--- Selected passage ---
Under the dome S1E01 1080p Q=21.5 AVC : 2.66 GB
Under the dome S1E01 1080p Q=21.5 HEVC : 1.60 GB
MPC-HC and VLC support decoding. Still not convinced ?
Under the dome S1E01 1080p Q=21.5 AVC : 2.66 GB
Under the dome S1E01 1080p Q=21.5 HEVC : 1.60 GB
MPC-HC and VLC support decoding. Still not convinced ?
I'm not sure what you are trying to convince us of. no one said it doesn't make a decent file size or that a couple players everyone knows are always on the cutting edge don't support it.
It just seems that few people are reluctant to a quick HEVC support in plex, because of their poor hardware or the fear of change or whatever bad reason.
This is quite surprising, as noone will force them to use it ... If you don't need HEVC support, just post your useless comments anywhere else.
It just seems that few people are reluctant to a quick HEVC support in plex, because of their poor hardware or the fear of change or whatever bad reason.
This is quite surprising, as noone will force them to use it ... If you don't need HEVC support, just post your useless comments anywhere else.
Some people are posting a different view on it to educate people that use the forum to learn stuff. Their opinion is important as well in that sense. In this case for example it is easy to think that it should be a no-brainer to build in HEVC now now now. But when they have read this thread they realise that there is an opposing view that is fairly reasonable (IMO).
And do not forget that every development hour spent on one thing means one hour less on a thing they might deem more important. So that might be a reason why they feel a need to voice their view on it.
Under the dome S1E01 1080p Q=21.5 AVC : 2.66 GB
Under the dome S1E01 1080p Q=21.5 HEVC : 1.60 GB
MPC-HC and VLC support decoding. Still not convinced ?
HEVC is the future. I don't believe anyone is denying that (unless VP9 gains traction). However, even the developers of x265 will freely admit that this is bleeding edge stuff.
If you compare the "Q=21.5" encodes in your example, you'll see that x265 has blurred the encode more than x264. You could probably get similar perceived quality at a similar bit-rate with x264 by turning on some of its more advanced features, stronger noise filtering, and targeting a slightly lower quality. It's a known issue that surely will be resolved as x265 matures and more HEVC features are implemented, but, for now, x265 and x264 encodes are not apple to apple comparisons because x265 is still under heavy development.
HEVC, and even x265 in its current state, do shine in bit rate constrained environments, like watching Plex content remotely, where HEVC is able to mask compression artifacts more than AVC. But the Plex clients that would easily benefit from this (Tablets, phones, chromecast, Roku, browsers, etc.) don't support HEVC, and won't any time soon. It could currently only be effectively used by full PC clients -- clients that are, for the most part, not as often used as remote clients. For all the rest, the content would need to be converted to AVC. You would be far better off encoding with x264 from the start, where you could let x264 spend more time on a quality low bit rate encode.
The future is now : (software) encoding and decoding are now widely available !
Encoding and decoding are two separate things. Encoders will evolve a lot, I have no doubt about that.
But we are talking here about decoding HEVC in plex. I'm pretty sure the decoding stuff will not change that much from now, as decoding is always much easier than encoding.

--- Extracted page text data ---
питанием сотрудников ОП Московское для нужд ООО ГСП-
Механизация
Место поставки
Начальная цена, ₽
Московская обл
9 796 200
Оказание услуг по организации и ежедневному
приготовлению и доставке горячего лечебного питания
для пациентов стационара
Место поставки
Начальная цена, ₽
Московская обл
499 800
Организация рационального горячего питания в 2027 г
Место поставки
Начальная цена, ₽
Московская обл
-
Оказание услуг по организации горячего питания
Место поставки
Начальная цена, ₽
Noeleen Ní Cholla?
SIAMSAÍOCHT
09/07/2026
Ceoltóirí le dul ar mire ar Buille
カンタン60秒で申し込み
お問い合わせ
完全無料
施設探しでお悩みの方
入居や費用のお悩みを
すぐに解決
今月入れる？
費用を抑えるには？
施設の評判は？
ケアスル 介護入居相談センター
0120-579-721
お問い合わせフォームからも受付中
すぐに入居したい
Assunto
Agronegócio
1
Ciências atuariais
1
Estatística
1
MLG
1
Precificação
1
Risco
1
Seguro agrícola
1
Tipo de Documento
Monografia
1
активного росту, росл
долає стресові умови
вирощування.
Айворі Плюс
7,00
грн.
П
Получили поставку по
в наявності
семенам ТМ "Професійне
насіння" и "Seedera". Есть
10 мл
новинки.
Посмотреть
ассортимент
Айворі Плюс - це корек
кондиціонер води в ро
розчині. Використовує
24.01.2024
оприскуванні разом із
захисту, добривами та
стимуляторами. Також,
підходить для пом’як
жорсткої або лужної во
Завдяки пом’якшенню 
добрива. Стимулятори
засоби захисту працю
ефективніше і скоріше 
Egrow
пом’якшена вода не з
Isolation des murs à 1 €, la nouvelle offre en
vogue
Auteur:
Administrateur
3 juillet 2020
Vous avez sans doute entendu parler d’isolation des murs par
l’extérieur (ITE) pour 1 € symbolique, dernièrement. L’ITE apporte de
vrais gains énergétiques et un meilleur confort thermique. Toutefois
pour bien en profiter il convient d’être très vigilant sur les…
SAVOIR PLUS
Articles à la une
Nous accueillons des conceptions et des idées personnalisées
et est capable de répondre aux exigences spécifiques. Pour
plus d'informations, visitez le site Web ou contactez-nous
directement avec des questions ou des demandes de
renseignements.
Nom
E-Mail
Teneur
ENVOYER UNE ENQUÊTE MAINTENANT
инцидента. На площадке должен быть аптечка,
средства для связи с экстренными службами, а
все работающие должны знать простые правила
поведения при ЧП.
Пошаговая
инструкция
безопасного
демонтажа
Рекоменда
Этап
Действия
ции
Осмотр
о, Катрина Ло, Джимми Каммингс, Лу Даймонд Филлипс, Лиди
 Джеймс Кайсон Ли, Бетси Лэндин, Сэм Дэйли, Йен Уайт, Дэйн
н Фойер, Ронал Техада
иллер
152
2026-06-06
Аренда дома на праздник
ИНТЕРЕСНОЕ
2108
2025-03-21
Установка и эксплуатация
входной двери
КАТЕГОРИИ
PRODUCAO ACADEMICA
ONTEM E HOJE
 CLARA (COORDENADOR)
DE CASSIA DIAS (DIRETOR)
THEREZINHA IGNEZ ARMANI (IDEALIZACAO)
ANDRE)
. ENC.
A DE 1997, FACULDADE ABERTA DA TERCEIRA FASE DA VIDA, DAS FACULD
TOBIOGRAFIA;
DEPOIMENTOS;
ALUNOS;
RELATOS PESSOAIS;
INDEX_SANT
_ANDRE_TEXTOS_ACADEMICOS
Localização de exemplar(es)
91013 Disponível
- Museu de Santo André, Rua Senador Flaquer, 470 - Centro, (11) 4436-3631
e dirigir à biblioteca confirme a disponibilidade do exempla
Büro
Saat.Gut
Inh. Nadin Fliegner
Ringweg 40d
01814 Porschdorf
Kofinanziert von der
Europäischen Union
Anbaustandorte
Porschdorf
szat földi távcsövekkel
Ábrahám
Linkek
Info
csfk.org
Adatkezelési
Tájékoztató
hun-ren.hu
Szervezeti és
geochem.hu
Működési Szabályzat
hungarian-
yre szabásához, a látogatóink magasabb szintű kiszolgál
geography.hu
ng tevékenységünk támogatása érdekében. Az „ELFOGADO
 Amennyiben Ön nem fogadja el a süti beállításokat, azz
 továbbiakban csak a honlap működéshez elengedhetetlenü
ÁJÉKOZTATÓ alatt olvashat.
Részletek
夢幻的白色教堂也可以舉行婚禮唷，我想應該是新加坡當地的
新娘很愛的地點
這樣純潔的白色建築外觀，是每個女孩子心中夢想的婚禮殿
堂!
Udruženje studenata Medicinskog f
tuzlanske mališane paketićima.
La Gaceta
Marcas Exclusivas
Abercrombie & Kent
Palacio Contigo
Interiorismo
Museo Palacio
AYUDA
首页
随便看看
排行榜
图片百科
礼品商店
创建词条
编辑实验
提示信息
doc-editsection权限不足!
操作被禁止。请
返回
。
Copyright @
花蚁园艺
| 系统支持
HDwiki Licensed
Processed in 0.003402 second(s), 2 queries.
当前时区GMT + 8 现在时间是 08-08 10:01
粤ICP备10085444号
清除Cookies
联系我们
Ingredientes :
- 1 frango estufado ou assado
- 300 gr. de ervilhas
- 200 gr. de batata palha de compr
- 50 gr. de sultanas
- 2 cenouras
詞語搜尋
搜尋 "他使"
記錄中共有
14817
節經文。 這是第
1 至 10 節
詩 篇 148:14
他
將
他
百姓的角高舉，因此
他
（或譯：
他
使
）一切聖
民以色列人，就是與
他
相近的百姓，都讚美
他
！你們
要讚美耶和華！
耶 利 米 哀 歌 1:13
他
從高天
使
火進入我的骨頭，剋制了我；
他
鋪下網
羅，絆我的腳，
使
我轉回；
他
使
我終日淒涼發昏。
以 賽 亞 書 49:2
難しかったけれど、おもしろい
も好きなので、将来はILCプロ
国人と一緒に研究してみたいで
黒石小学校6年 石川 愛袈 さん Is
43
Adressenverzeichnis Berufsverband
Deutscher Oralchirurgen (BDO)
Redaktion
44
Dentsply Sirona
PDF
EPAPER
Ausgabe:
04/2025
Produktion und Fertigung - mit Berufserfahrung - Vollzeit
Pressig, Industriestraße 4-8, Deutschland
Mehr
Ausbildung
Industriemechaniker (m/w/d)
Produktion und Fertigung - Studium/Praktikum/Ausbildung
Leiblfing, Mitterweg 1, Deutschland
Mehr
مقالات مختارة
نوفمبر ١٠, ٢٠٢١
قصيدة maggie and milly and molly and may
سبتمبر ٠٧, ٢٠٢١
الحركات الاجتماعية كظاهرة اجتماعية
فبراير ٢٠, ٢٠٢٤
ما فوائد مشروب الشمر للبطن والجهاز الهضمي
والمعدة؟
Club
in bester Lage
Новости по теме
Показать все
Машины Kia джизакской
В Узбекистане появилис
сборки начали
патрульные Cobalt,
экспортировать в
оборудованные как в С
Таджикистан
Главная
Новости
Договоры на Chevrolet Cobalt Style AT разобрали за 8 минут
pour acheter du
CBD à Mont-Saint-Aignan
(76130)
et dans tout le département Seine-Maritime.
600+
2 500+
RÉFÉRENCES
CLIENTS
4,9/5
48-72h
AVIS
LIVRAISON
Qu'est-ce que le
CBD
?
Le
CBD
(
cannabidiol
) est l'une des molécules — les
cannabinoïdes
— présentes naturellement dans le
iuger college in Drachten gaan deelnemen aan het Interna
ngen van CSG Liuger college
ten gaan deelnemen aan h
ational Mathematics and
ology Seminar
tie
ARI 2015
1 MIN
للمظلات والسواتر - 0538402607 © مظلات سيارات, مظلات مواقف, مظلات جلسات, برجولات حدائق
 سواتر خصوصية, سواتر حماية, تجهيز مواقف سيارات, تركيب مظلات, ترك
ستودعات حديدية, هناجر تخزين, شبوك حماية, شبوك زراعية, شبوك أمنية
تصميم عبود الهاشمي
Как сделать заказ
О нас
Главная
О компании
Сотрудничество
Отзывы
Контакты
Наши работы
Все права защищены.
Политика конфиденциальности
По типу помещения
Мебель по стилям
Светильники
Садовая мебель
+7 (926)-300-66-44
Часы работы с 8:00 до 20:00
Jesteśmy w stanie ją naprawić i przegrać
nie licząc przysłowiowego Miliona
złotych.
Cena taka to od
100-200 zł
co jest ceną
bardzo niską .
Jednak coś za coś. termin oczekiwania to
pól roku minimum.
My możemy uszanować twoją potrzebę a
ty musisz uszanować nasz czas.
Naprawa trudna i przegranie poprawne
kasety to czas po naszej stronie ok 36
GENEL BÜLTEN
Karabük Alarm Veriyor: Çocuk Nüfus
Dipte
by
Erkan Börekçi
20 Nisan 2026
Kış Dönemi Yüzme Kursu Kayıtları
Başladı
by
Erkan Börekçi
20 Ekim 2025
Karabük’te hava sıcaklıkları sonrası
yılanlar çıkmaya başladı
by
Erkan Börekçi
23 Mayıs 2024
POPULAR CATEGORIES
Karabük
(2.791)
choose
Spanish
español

--- Parts of the exercise ---
1 > In the forum discussion about HEVC support in Plex, which two players are said to support decoding?
2 > In the records, swap "Место поставки" for "Регион поставки" and reproduce the lines starting at the very first line of the records and going on through the line containing "пом’якшена вода не з", with nothing else changed.
The text and the records have no connection to each other.

--- Answers by item ---
1 > MPC-HC and VLC

2 >
питанием сотрудников ОП Московское для нужд ООО ГСП-
Механизация
Регион поставки
Начальная цена, ₽
Московская обл
9 796 200
Оказание услуг по организации и ежедневному
приготовлению и доставке горячего лечебного питания
для пациентов стационара
Регион поставки
Начальная цена, ₽
Московская обл
499 800
Организация рационального горячего питания в 2027 г
Регион поставки
Начальная цена, ₽
Московская обл
-
Оказание услуг по организации горячего питания
Регион поставки
Начальная цена, ₽
Noeleen Ní Cholla?
SIAMSAÍOCHT
09/07/2026
Ceoltóirí le dul ar mire ar Buille
カンタン60秒で申し込み
お問い合わせ
完全無料
施設探しでお悩みの方
入居や費用のお悩みを
すぐに解決
今月入れる？
費用を抑えるには？
施設の評判は？
ケアスル 介護入居相談センター
0120-579-721
お問い合わせフォームからも受付中
すぐに入居したい
Assunto
Agronegócio
1
Ciências atuariais
1
Estatística
1
MLG
1
Precificação
1
Risco
1
Seguro agrícola
1
Tipo de Documento
Monografia
1
активного росту, росл
долає стресові умови
вирощування.
Айворі Плюс
7,00
грн.
П
Получили поставку по
в наявності
семенам ТМ "Професійне
насіння" и "Seedera". Есть
10 мл
новинки.
Посмотреть
ассортимент
Айворі Плюс - це корек
кондиціонер води в ро
розчині. Використовує
24.01.2024
оприскуванні разом із
захисту, добривами та
стимуляторами. Також,
підходить для пом’як
жорсткої або лужної во
Завдяки пом’якшенню 
добрива. Стимулятори
засоби захисту працю
ефективніше і скоріше 
Egrow
пом’якшена вода не з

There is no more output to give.